Would you copy all lines in the data that contain the word "Plaggets"?

▸ Collected data:
────────────────────

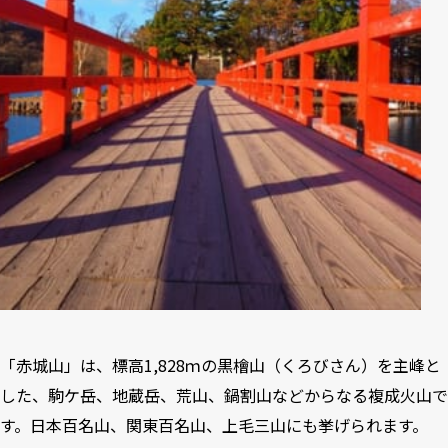
「赤城山」は、標高1,828ｍの黒檜山（くろびさん）を主峰と
した、駒ケ岳、地蔵岳、荒山、鍋割山などからなる複成火山で
す。日本百名山、関東百名山、上毛三山にも挙げられます。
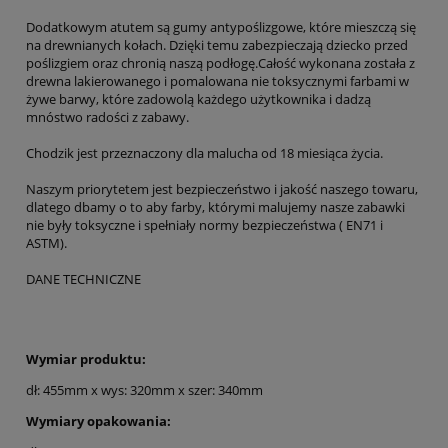
Dodatkowym atutem są gumy antypoślizgowe, które mieszczą się
na drewnianych kołach. Dzięki temu zabezpieczają dziecko przed
poślizgiem oraz chronią naszą podłogę.Całość wykonana została z
drewna lakierowanego i pomalowana nie toksycznymi farbami w
żywe barwy, które zadowolą każdego użytkownika i dadzą
mnóstwo radości z zabawy.
Chodzik jest przeznaczony dla malucha od 18 miesiąca życia.
Naszym priorytetem jest bezpieczeństwo i jakość naszego towaru,
dlatego dbamy o to aby farby, którymi malujemy nasze zabawki
nie były toksyczne i spełniały normy bezpieczeństwa ( EN71 i
ASTM).
DANE TECHNICZNE
Wymiar produktu:
dł: 455mm x wys: 320mm x szer: 340mm
Wymiary opakowania:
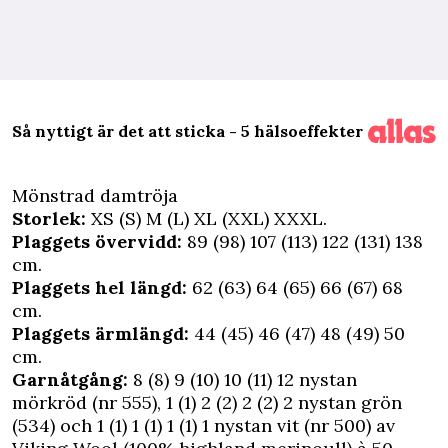
Så nyttigt är det att sticka - 5 hälsoeffekter
Mönstrad damtröja
Storlek:
XS (S) M (L) XL (XXL) XXXL.
Plaggets övervidd:
89 (98) 107 (113) 122 (131) 138
cm.
Plaggets hel längd:
62 (63) 64 (65) 66 (67) 68
cm.
Plaggets ärmlängd:
44 (45) 46 (47) 48 (49) 50
cm.
Garnåtgång:
8 (8) 9 (10) 10 (11) 12 nystan
mörkröd (nr 555), 1 (1) 2 (2) 2 (2) 2 nystan grön
(534) och 1 (1) 1 (1) 1 (1) 1 nystan vit (nr 500) av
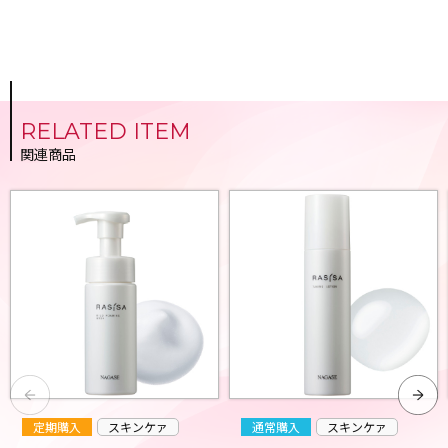
RELATED ITEM
関連商品
定期購入
スキンケァ
通常購入
スキンケァ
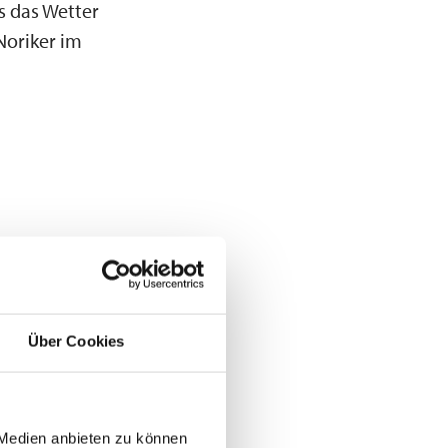
s das Wetter
Noriker im
Über Cookies
e Kinder von
 Medien anbieten zu können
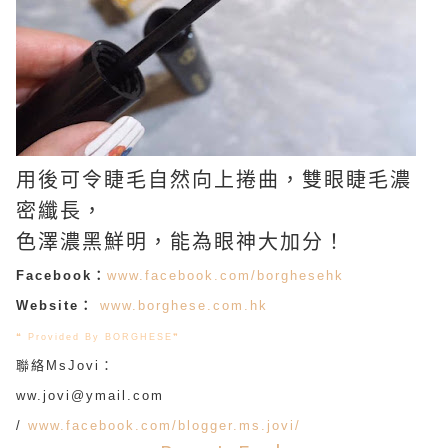
用後可令睫毛自然向上捲曲，雙眼睫毛濃
密纖長，
色澤濃黑鮮明，能為眼神大加分！
Facebook：
www.facebook.com/borghesehk
Website：
www.borghese.com.hk
❝ Provided By BORGHESE
❞
聯絡MsJovi：
ww.jovi@ymail.com
/
www.facebook.com/blogger.ms.jovi/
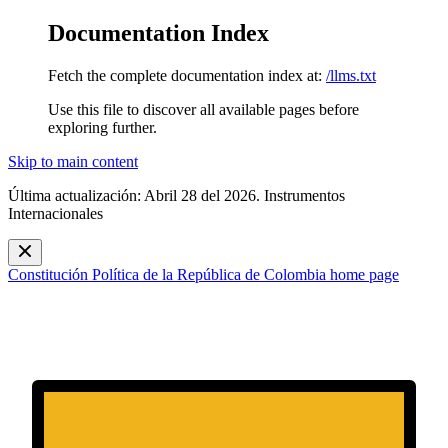
Documentation Index
Fetch the complete documentation index at:
/llms.txt
Use this file to discover all available pages before
exploring further.
Skip to main content
Última actualización: Abril 28 del 2026. Instrumentos
Internacionales
Constitución Política de la República de Colombia
home page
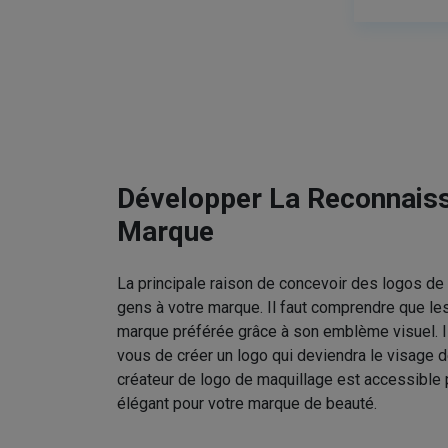
Développer La Reconnais
Marque
La principale raison de concevoir des logos de 
gens à votre marque. Il faut comprendre que le
marque préférée grâce à son emblème visuel. I
vous de créer un logo qui deviendra le visage d
créateur de logo de maquillage est accessible 
élégant pour votre marque de beauté.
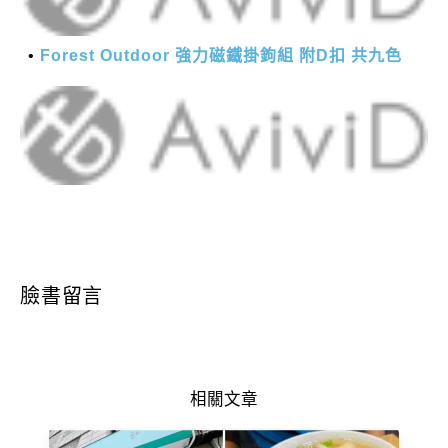
Forest Outdoor 強力磁鐵掛鉤組 附D扣 共九色
臉書留言
相關文章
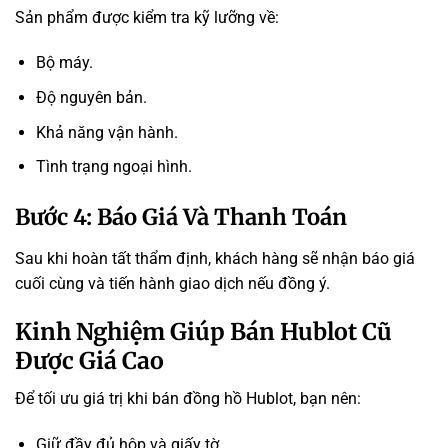
Sản phẩm được kiểm tra kỹ lưỡng về:
Bộ máy.
Độ nguyên bản.
Khả năng vận hành.
Tình trạng ngoại hình.
Bước 4: Báo Giá Và Thanh Toán
Sau khi hoàn tất thẩm định, khách hàng sẽ nhận báo giá
cuối cùng và tiến hành giao dịch nếu đồng ý.
Kinh Nghiệm Giúp Bán Hublot Cũ
Được Giá Cao
Để tối ưu giá trị khi bán đồng hồ Hublot, bạn nên:
Giữ đầy đủ hộp và giấy tờ.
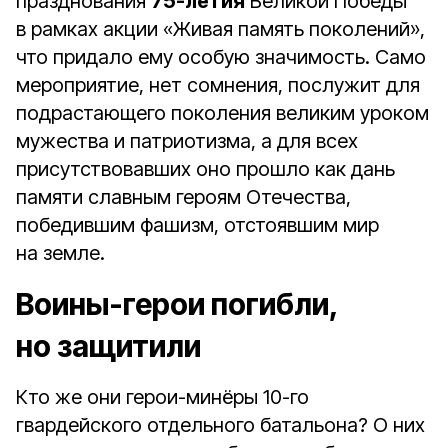
празднования
75-летия
Великой Победы
в рамках акции «Живая память поколений»,
что придало ему особую значимость. Само
мероприятие, нет сомнения, послужит для
подрастающего поколения великим уроком
мужества и патриотизма, а для всех
присутствовавших оно прошло как дань
памяти славным героям Отечества,
победившим фашизм, отстоявшим мир
на земле.
Воины-герои погибли,
но защитили
Кто же они герои-минёры 10-го
гвардейского отдельного батальона? О них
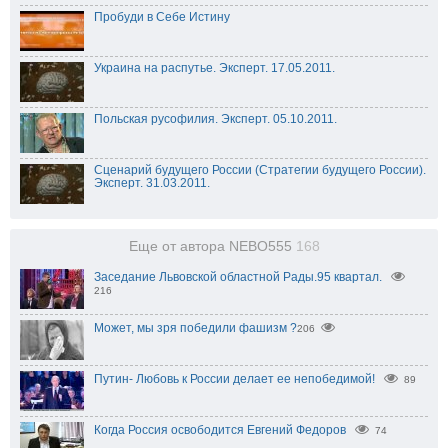
Пробуди в Себе Истину
Украина на распутье. Эксперт. 17.05.2011.
Польская русофилия. Эксперт. 05.10.2011.
Сценарий будущего России (Стратегии будущего России).
Эксперт. 31.03.2011.
Еще от автора NEBO555
168
Заседание Львовской областной Рады.95 квартал.
216
206
Путин- Любовь к России делает ее непобедимой!
89
Когда Россия освободится Евгений Федоров
74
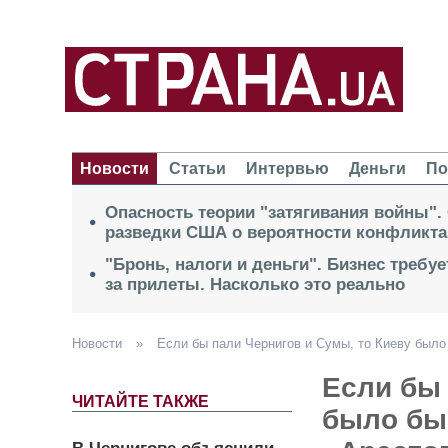
Новости
Статьи
Интервью
Деньги
По
Опасность теории "затягивания войны".
разведки США о вероятности конфликта
"Бронь, налоги и деньги". Бизнес требу
за прилеты. Насколько это реально
Новости
»
Если бы пали Чернигов и Сумы, то Киеву было 
Если бы 
ЧИТАЙТЕ ТАКЖЕ
было бы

────────────────────

▸ Solution to this task:
Plaggets övervidd:
Plaggets hel längd:
Plaggets ärmlängd:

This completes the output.